Expressing hope that the central government of Sri Lanka will cooperate with the newly-elected Council of the Northern Province, Mr Wigneswaran, said the NPC was ready to extend a hand of friendship.
In his address, that his colleague termed "a powerful speech," the Chief Minister urged the central government in Colombo to confine the military to its barracks.
He said the government much ensure that the army does not take over private land in the north for its use.
"It is important to draw a time-frame for the military to return the land taken over in such a manner to the rightful owners," the Chief Minister said.
Speaking about the NPC election, Mr Wigneswarn pointed out that it was a result of the 13th Constitutional Amendment which followed the Indo-Lanka Accord of 1987. He, however, said the Amendment was insufficient to meet the needs of the people in the province.
Pointing out that it was worrying to see that the 13th Amendment could not pave way for the independent functioning of the Provincial Council, he said: "It [13th Amendment] is like a vessel with a hole and seems good for nothing," he said.
But he hoped that the Centre will work with the NPC to achieve peace and reconciliation.
Reaching out the Sinhalese majority south region, Mr Wigneswarn said, he sought to reassure that Tamils have rejected the option of creating a separate state - Tamil Eelam, as was propounded by the LTTE.
"We are against any form of violence," he emphasised.

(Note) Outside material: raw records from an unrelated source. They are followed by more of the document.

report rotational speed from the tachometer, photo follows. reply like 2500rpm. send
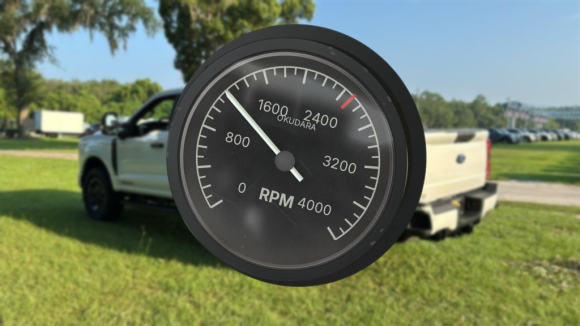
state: 1200rpm
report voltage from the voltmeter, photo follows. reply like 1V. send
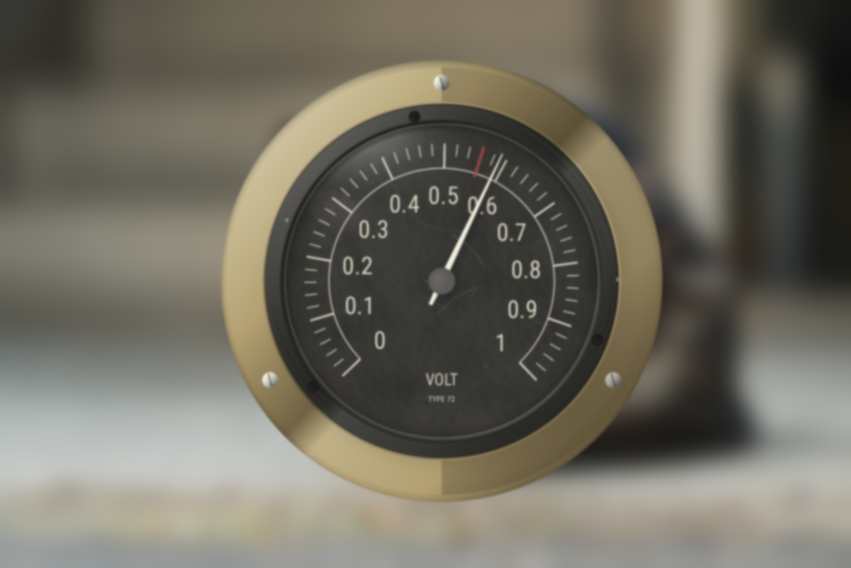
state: 0.59V
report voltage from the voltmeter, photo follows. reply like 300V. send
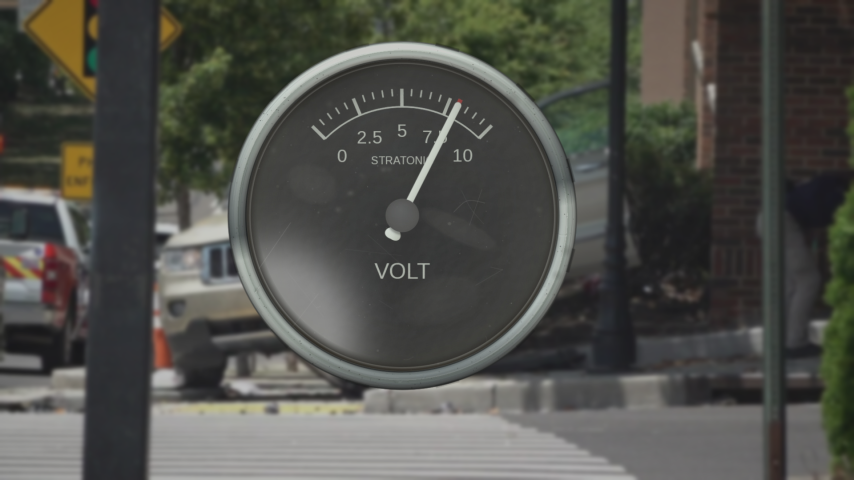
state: 8V
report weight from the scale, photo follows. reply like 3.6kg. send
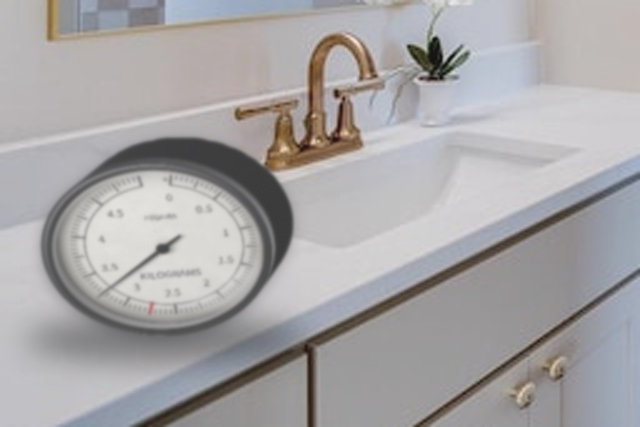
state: 3.25kg
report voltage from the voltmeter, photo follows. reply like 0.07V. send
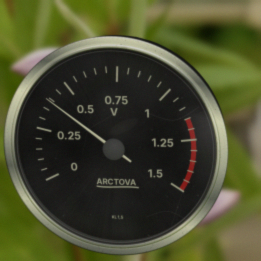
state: 0.4V
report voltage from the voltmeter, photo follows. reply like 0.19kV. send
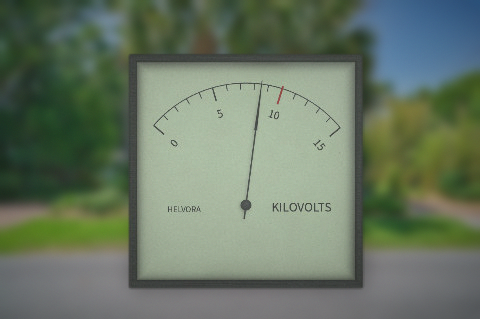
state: 8.5kV
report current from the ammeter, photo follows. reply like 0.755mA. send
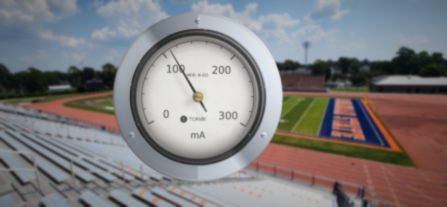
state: 110mA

Addressing administrative issues, the Chief Minister said, his government would look at resettling the Muslims who had been forcibly dispossessed of their houses in the north during the conflict. Further, Mr Wigneswarn, called for the appointment of Tamil-speaking policemen in the Northern Province which will make it earlier for them to understand the language, culture and aspirations of the local population.
In his address, the new Chief Minister also called upon the Centre to appoint a civilian to the post of Governor. It may be noted that the present Governor of the Northern Province is an Army Major General.